Provided material:

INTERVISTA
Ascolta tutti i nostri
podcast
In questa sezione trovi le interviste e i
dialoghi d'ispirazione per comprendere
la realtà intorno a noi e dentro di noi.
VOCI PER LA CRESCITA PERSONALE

Problem to solve:
Update the entries by changing "podcast" to "episodi" and leaving everything else unchanged.

Your solution:
INTERVISTA
Ascolta tutti i nostri
episodi
In questa sezione trovi le interviste e i
dialoghi d'ispirazione per comprendere
la realtà intorno a noi e dentro di noi.
VOCI PER LA CRESCITA PERSONALE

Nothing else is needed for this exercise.